» REQUIREMENT: Retype each record below word for word. Leave the pictures out.
(EXERCISE DATA)
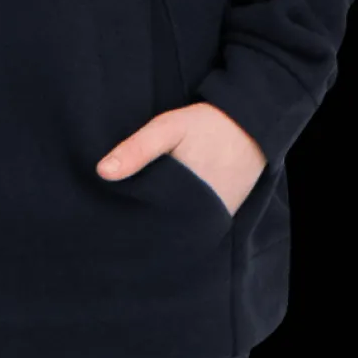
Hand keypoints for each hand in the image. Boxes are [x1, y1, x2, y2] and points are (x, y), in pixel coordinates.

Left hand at [96, 102, 266, 216]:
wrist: (254, 125)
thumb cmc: (209, 126)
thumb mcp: (169, 128)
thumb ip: (137, 149)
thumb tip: (102, 172)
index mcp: (185, 204)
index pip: (146, 226)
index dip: (126, 222)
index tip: (107, 217)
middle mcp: (202, 221)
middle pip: (161, 232)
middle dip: (141, 226)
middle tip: (116, 219)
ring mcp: (214, 221)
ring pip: (177, 231)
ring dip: (159, 223)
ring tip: (136, 215)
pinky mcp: (222, 216)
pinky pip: (193, 224)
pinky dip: (177, 219)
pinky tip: (161, 208)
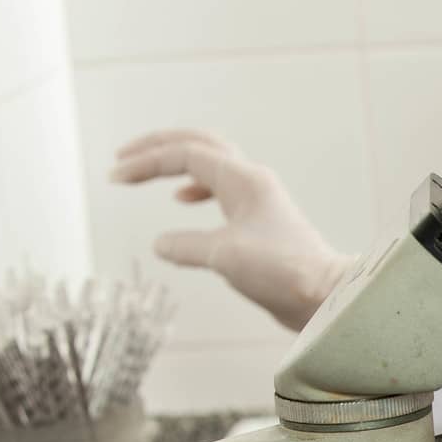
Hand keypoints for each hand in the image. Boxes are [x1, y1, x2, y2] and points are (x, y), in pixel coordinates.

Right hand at [111, 129, 350, 330]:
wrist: (326, 296)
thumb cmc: (283, 273)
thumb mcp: (223, 257)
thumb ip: (186, 246)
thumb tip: (160, 245)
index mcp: (243, 180)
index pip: (185, 154)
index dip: (146, 162)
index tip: (116, 177)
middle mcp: (252, 182)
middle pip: (199, 145)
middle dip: (159, 147)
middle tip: (124, 155)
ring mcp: (259, 201)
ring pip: (211, 166)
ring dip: (177, 165)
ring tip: (146, 173)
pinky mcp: (261, 223)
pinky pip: (222, 191)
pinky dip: (197, 190)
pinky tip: (182, 202)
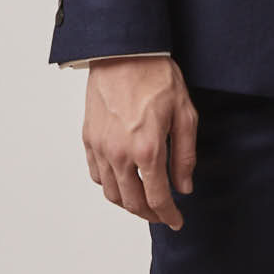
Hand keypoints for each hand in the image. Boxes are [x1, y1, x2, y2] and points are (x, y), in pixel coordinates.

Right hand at [82, 56, 198, 228]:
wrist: (124, 51)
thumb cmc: (157, 77)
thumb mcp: (185, 115)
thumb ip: (185, 156)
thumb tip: (184, 187)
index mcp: (147, 150)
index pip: (157, 198)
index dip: (169, 215)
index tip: (176, 222)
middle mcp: (119, 154)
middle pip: (132, 202)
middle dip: (150, 214)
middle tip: (163, 214)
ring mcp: (100, 147)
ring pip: (111, 193)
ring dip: (128, 203)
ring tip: (143, 201)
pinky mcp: (88, 138)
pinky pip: (96, 174)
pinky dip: (109, 185)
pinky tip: (122, 181)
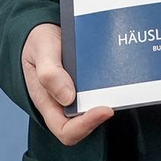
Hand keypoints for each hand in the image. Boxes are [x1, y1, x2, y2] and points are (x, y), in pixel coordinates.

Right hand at [22, 24, 112, 145]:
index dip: (85, 126)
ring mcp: (77, 94)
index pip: (66, 130)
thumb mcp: (40, 51)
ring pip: (95, 107)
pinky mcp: (87, 84)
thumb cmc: (39, 43)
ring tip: (121, 82)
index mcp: (47, 103)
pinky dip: (110, 85)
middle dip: (101, 113)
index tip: (105, 109)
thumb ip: (49, 73)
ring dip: (109, 99)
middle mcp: (63, 104)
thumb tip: (68, 98)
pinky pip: (100, 91)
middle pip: (85, 123)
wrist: (45, 30)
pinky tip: (118, 70)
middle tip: (119, 96)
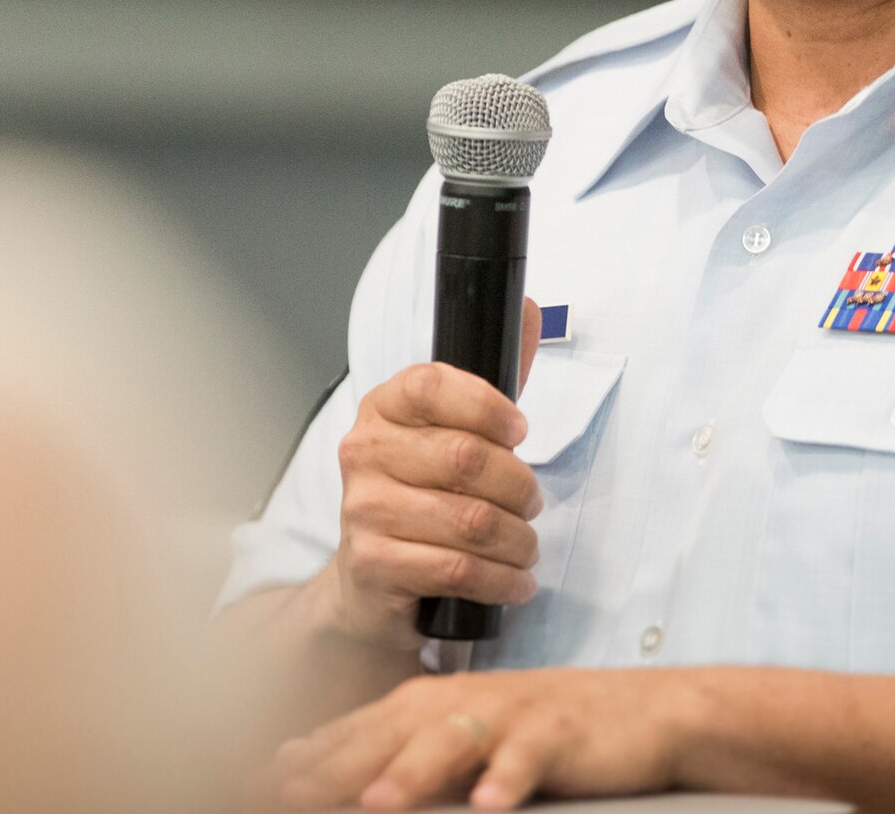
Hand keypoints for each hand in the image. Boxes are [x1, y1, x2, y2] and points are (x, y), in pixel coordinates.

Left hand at [259, 667, 696, 810]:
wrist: (647, 712)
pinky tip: (489, 805)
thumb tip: (328, 775)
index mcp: (435, 703)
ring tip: (377, 803)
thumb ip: (405, 751)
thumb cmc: (548, 731)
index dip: (304, 758)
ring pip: (453, 740)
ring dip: (413, 771)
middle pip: (389, 733)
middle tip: (287, 792)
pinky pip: (529, 757)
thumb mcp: (470, 736)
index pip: (355, 731)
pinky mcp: (560, 731)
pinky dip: (508, 779)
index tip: (252, 782)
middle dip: (336, 764)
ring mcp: (512, 714)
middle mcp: (465, 701)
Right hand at [309, 300, 544, 650]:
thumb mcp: (452, 435)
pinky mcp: (372, 565)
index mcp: (383, 408)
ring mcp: (362, 510)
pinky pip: (457, 569)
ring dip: (518, 540)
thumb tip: (531, 310)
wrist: (368, 584)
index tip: (519, 432)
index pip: (432, 384)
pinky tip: (514, 580)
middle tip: (532, 503)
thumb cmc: (419, 498)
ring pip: (469, 520)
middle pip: (465, 458)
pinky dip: (501, 579)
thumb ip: (493, 382)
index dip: (486, 406)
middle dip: (520, 487)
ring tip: (526, 547)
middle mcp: (363, 452)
(End EXERCISE DATA)
» SOLUTION BELOW:
Hand keypoints for each hand in the image. Boxes are [x1, y1, x2, y2] and points are (x, y), in pixel coordinates.

Left hand at [96, 102, 266, 216]:
wrist: (254, 125)
thumb cmc: (209, 126)
thumb mcp: (169, 128)
thumb ip: (137, 149)
thumb tip: (102, 172)
index mcp: (185, 204)
index pip: (146, 226)
index dip: (126, 222)
index tip: (107, 217)
middle mcp: (202, 221)
middle pip: (161, 232)
middle dip: (141, 226)
middle tip: (116, 219)
ring mcp: (214, 221)
ring pip: (177, 231)
ring dip: (159, 223)
ring tip: (136, 215)
pinky mcp: (222, 216)
pinky pip: (193, 224)
pinky dip: (177, 219)
pinky tip: (161, 208)
Hand keypoints for each hand in the image. Boxes are [x1, y1, x2, y2] and points are (x, y), in pixel coordinates.

Right hand at [111, 129, 350, 330]:
wrist: (326, 296)
thumb cmc: (283, 273)
thumb mcp: (223, 257)
thumb ip: (186, 246)
thumb tip: (160, 245)
index mcp: (243, 180)
index pip: (185, 154)
index dip: (146, 162)
index tip: (116, 177)
middle mcp: (252, 182)
middle pip: (199, 145)
middle dip: (159, 147)
middle tip: (124, 155)
ring mcp: (259, 201)
ring pip: (211, 166)
ring dip: (177, 165)
ring tip: (146, 173)
pinky mcp: (261, 223)
pinky pip: (222, 191)
pinky dip: (197, 190)
pinky tip: (182, 202)
Hand keypoints for each hand in the image. Boxes are [x1, y1, x2, y2] and points are (x, y), in pixel coordinates.

Right hand at [82, 56, 198, 228]:
wrist: (124, 51)
thumb cmc: (157, 77)
thumb mcp: (185, 115)
thumb ip: (185, 156)
thumb tip: (184, 187)
index mcp: (147, 150)
index pip: (157, 198)
index dip: (169, 215)
index tip: (176, 222)
middle mcp: (119, 154)
middle pip: (132, 202)
middle dip: (150, 214)
middle tip: (163, 214)
ring mcp: (100, 147)
ring pip: (111, 193)
ring dip: (128, 203)
ring tip: (143, 201)
pinky mcp: (88, 138)
pinky pip: (96, 174)
pinky dip: (109, 185)
pinky tip: (122, 181)
Hand keypoints for each hand in the image. Boxes are [x1, y1, x2, y2] and points are (x, y), in pixel coordinates.

Right hand at [22, 24, 112, 145]:
index dip: (85, 126)
ring mcp: (77, 94)
index pip: (66, 130)
thumb mcp: (40, 51)
ring pip: (95, 107)
pinky mcp: (87, 84)
thumb cmc: (39, 43)
ring tip: (121, 82)
index mcp: (47, 103)
pinky dip: (110, 85)
middle dip: (101, 113)
index tip: (105, 109)
thumb ip: (49, 73)
ring dip: (109, 99)
middle mcp: (63, 104)
thumb tip: (68, 98)
pinky pip: (100, 91)
middle pip: (85, 123)
wrist: (45, 30)
pinky tip: (118, 70)
middle tip: (119, 96)
Hand keypoints for each hand in the image. Boxes are [x1, y1, x2, y2] and points are (x, y), in pixel coordinates.

Left hand at [259, 667, 696, 810]:
wrist: (647, 712)
pinky tip: (489, 805)
thumb tip: (328, 775)
index mcp: (435, 703)
ring tip: (377, 803)
thumb ip: (405, 751)
thumb cmc: (548, 731)
index dip: (304, 758)
ring pip: (453, 740)
ring dip: (413, 771)
middle pip: (389, 733)
middle tip: (287, 792)
pinky pip: (529, 757)
thumb mcp: (470, 736)
index pip: (355, 731)
pinky mcp: (560, 731)
pinky dip: (508, 779)
index tip: (252, 782)
middle dip: (336, 764)
ring mcp: (512, 714)
middle mcp: (465, 701)
Right hand at [309, 300, 544, 650]:
thumb mcp: (452, 435)
pinky mcp: (372, 565)
index mcp: (383, 408)
ring mcp: (362, 510)
pinky pip: (457, 569)
ring dip: (518, 540)
thumb tip: (531, 310)
wrist: (368, 584)
index tip: (519, 432)
index pip: (432, 384)
pinky tip: (514, 580)
middle tip: (532, 503)
thumb cmc: (419, 498)
ring pip: (469, 520)
middle pip: (465, 458)
pinky dip: (501, 579)
thumb ip: (493, 382)
index dip: (486, 406)
middle dip: (520, 487)
ring tip: (526, 547)
middle mcp: (363, 452)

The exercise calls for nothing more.